June 19, 2008


Since getting my new computer a few weeks ago, I’ve been sorting through and organizing several years worth of pictures, including the nearly 6000 I’ve taken in Itipini. It’s been a fascinating experience to look back on pictures I took when I first arrived and realize that I now know the people in them. They are no longer the random faces they once were, illustrating what at the time was a brand-new experience, but characters (protagonist and antagonist) in my daily experience of Itipini.

In the process, the woman in these two pictures jumped out at me. In the first, I remember trying to take a picture of the child behind her when she raised her head just as I pressed the shutter and in that split second realized what was happening and managed to make a funny face. In the second, she is again making a funny face on the right, while the woman on the left looks on somewhat judgmentally. They were both taken at our pre-school graduation in December.

This woman’s name was Nolufefe (“mother of grace”), she was my age, and she died over the weekend. While she had HIV and her CD4 count was below 200, what likely killed her was a growth in her abdomen that was detected about two months ago as she began the process of getting on anti-retroviral drugs. In those two months, she lost an incredible amount of weight and became a shadow of who she is in these pictures. A few weeks back she was admitted to the hospital and was apparently in line for surgery but died before that could happen.

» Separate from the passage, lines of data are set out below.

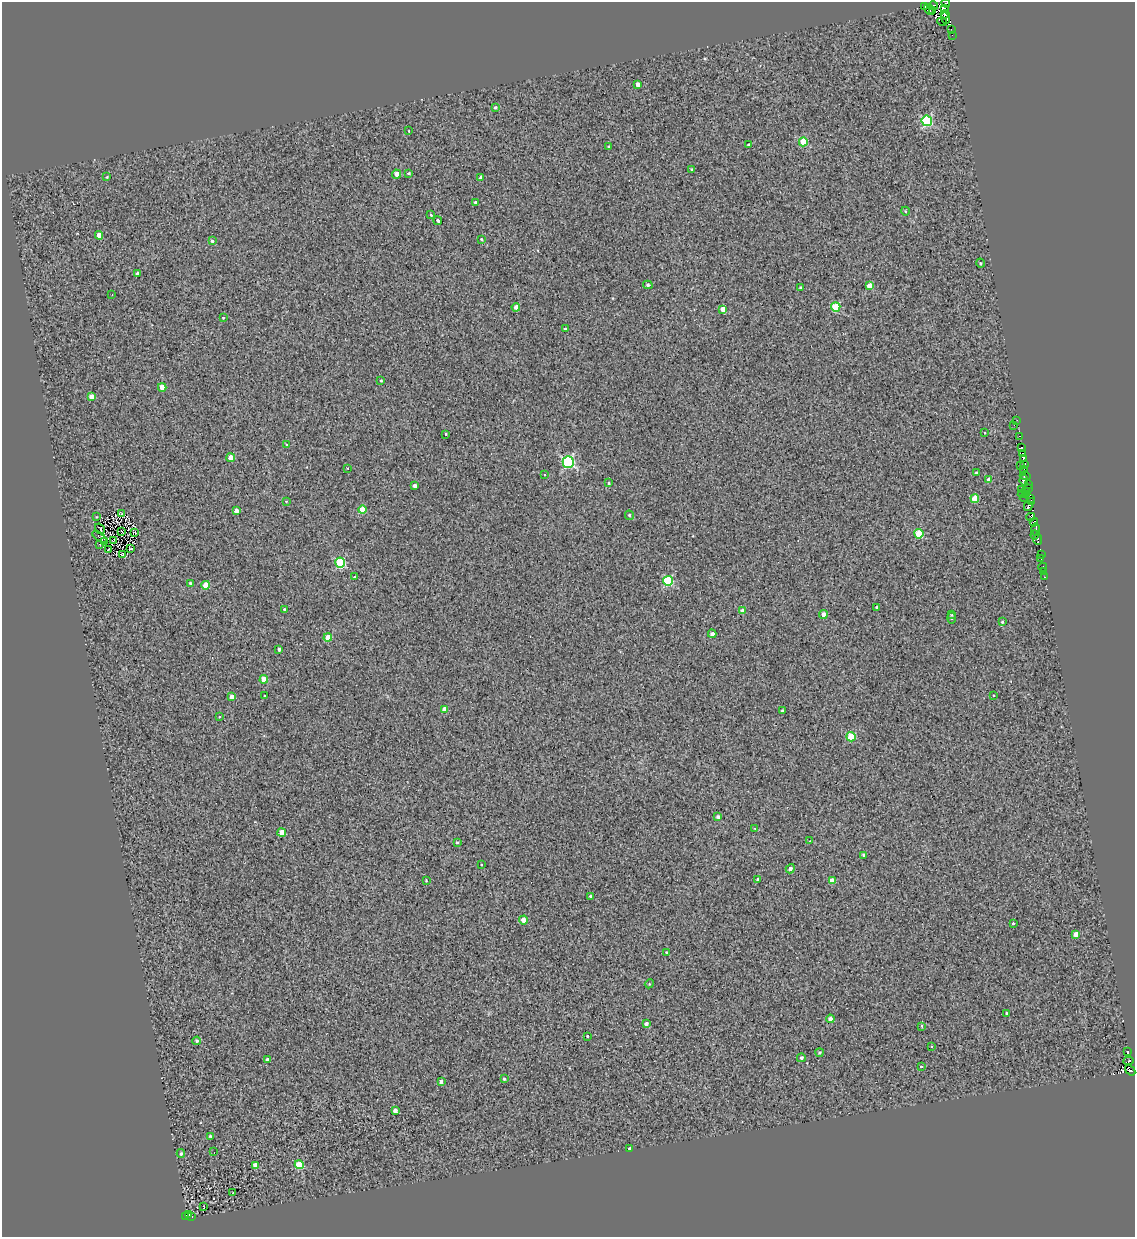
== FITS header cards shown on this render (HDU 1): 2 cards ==
NAXIS1  =                 1133
NAXIS2  =                 1235

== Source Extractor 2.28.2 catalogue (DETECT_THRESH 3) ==
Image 1133 x 1235 px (HDU 1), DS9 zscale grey, 1 PNG px = 1 image px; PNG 1137 x 1239 px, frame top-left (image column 1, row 1235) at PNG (2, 2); each listed source drawn as its Kron ellipse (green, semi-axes under 4 px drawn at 4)
Background 1.19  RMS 4.6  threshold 13.9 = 3 sigma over >= 5 px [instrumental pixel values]
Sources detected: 177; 6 with non-positive FLUX_AUTO (blend fragments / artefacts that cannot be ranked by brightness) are neither listed nor drawn; the other 171 listed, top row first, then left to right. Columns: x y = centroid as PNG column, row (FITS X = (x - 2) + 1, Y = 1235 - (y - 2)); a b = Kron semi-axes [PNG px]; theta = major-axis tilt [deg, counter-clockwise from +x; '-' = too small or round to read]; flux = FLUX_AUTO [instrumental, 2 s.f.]
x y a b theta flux
946 3 5 3 - 770
933 5 5 3 - 6900
925 6 3 2 - 6200
944 8 4 2 - 410
929 10 6 3 -55 340
933 10 2 2 - 660
945 14 4 3 - 3600
945 18 6 3 -67 9700
942 22 5 2 - 210
951 30 2 2 - 58
952 36 3 2 - 320
637 84 4 3 - 1200
495 107 3 3 - 450
927 121 5 5 - 26000
409 131 2 2 - 260
803 142 4 4 - 9000
748 145 3 3 - 290
609 147 3 3 - 540
691 169 4 3 - 290
409 173 3 2 - 300
396 174 4 4 - 1800
107 177 3 2 - 250
480 177 4 3 - 370
475 202 3 3 - 510
905 211 4 3 - 240
430 215 3 3 - 840
438 221 4 3 - 3500
99 235 4 4 - 2800
481 239 3 3 - 250
212 241 3 3 - 380
980 263 4 3 - 350
138 274 4 4 - 1600
648 285 5 4 - 520
869 286 4 4 - 3700
800 288 3 3 - 380
112 295 2 2 - 160
516 307 4 4 - 1500
836 307 5 4 - 12000
723 309 4 4 - 2000
223 317 3 2 - 320
565 329 3 3 - 420
381 381 3 3 - 350
162 387 4 4 - 3000
91 397 4 4 - 2500
1017 420 3 2 - 410
1014 425 2 2 - 2400
985 433 3 2 - 420
446 434 3 2 - 360
1019 436 3 3 - 700
286 444 3 3 - 570
1021 448 3 2 - 3100
1023 454 3 2 - 710
231 458 4 4 - 3600
1024 459 3 3 - 46
568 462 6 5 - 40000
1024 465 4 3 - 3500
1021 466 3 2 - 330
348 468 2 2 - 220
1024 469 3 2 - 340
977 473 3 3 - 1300
544 474 3 2 - 290
1025 476 5 3 - 1900
989 480 4 4 - 1700
1024 480 5 4 - 1600
609 483 3 3 - 320
1029 485 3 2 - 3500
415 486 4 3 - 1200
1022 489 2 2 - 170
1029 489 3 3 - 1500
1026 491 3 3 - 1100
1023 494 5 2 - 460
1024 497 5 2 - 800
1031 498 3 2 - 1100
975 499 4 4 - 6200
286 501 3 3 - 220
1032 502 2 2 - 200
1028 506 5 3 - 1300
362 510 4 4 - 5500
236 511 4 4 - 1500
121 513 3 2 - 150
629 515 5 4 - 520
97 517 3 2 - 230
1031 517 4 3 - 1400
1034 522 4 2 - 550
100 529 6 2 -57 19
1035 529 6 3 89 7700
122 531 4 2 - 120
134 532 4 3 - 480
919 534 4 4 - 10000
1035 535 4 2 - 1800
99 537 8 2 -35 260
1038 539 6 3 -87 8900
113 541 3 2 - 280
104 542 4 2 - 330
100 545 2 2 - 180
131 549 3 2 - 250
109 550 3 2 - 330
122 554 4 3 - 210
1041 555 3 2 - 380
1040 558 3 3 - 3900
340 563 5 5 - 19000
1043 567 4 3 - 1600
1044 572 2 2 - 220
354 577 3 3 - 650
1045 577 3 2 - 300
668 581 5 5 - 20000
190 583 4 3 - 500
206 585 4 4 - 4800
877 607 3 3 - 420
284 609 3 2 - 330
743 610 4 4 - 1200
823 614 4 4 - 1400
952 615 4 3 - 270
952 618 6 3 -90 350
1002 622 3 3 - 270
712 634 4 3 - 880
328 637 4 4 - 4100
279 649 3 3 - 750
264 679 4 4 - 4700
265 695 3 2 - 550
994 695 3 3 - 630
232 697 4 3 - 1900
445 709 4 4 - 2600
782 711 3 3 - 390
220 717 3 3 - 530
851 737 4 4 - 10000
718 817 4 4 - 720
755 828 3 2 - 240
282 832 4 4 - 3900
810 841 3 2 - 360
457 843 3 3 - 340
863 855 3 3 - 490
481 865 3 3 - 770
790 869 5 4 - 810
758 879 3 2 - 250
426 880 3 2 - 280
832 880 4 4 - 3000
590 896 4 3 - 360
523 920 4 4 - 3100
1013 923 3 3 - 690
1076 934 4 4 - 3200
666 952 3 2 - 300
649 984 4 3 - 280
1006 1013 3 2 - 290
830 1019 4 4 - 1200
646 1024 4 3 - 1300
922 1026 4 3 - 690
588 1036 3 3 - 870
197 1041 4 3 - 390
931 1046 2 2 - 260
1127 1051 3 3 - 740
819 1052 4 4 - 420
801 1058 4 4 - 630
267 1060 4 3 - 1100
1129 1061 5 3 - 1400
921 1066 3 3 - 560
1130 1070 6 4 -51 5300
504 1079 3 3 - 430
441 1082 4 4 - 1000
395 1111 4 3 - 1100
210 1136 4 4 - 370
629 1148 3 3 - 580
214 1152 2 2 - 480
181 1153 4 3 - 520
256 1165 4 4 - 3600
299 1165 4 4 - 11000
233 1193 3 2 - 200
203 1206 3 2 - 190
189 1214 3 2 - 280
186 1216 3 2 - 370
192 1217 3 2 - 470
At the frame edge (FLAGS 8, measured only in part): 1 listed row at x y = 946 3
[6 non-positive-flux detections neither listed nor drawn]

I mention this story because I was moved by how we heard the news. Unusually for Itipini, her father is a hard-working, sober, and exceedingly polite gentleman and her mother is the alcoholic, unpleasant drain on the family purse. I see her father frequently in town pushing his cart around but when his daughter got sick, he took her to all her appointments at the hospital.

The trouble is that once she got admitted, it was more difficult for him to visit her. A round trip to the hospital on the taxis is about $1.50, which is pretty steep if you’re not making much more than that during the workday. They might have cell phones but airtime is expensive and I doubt they spoke much beyond the usual rushed conversations everyone has around here. He had other family members to support (including Nolufefe’s five-year old son) and so went back to work in town. A few times a week, we gave him the taxi fare and he would go check on his daughter and reported back the news about where she was and her impending surgery. But those were only brief visits and I can only imagine how isolated Nolufefe felt in the ward. My car gives me the freedom to forget just how big Mthatha is and how difficult it can be for people to get much beyond the routes they tread daily.

On Tuesday, we gave Nolufefe’s father money for another trip and he came back to the clinic a few hours later. The usual expression on his face was gone and he looked thunderstruck. I asked him how his daughter was doing and all he could muster was one word, in English - “lost.” She had died on Sunday. I could only imagine what it was like for him to show up at the hospital expecting to see his daughter and instead find that she had died two days before and no one had been able to tell him.

Nolufefe’s son is one of my favourites in the pre-school. In this picture, he’s in the middle of the first row in blue pants.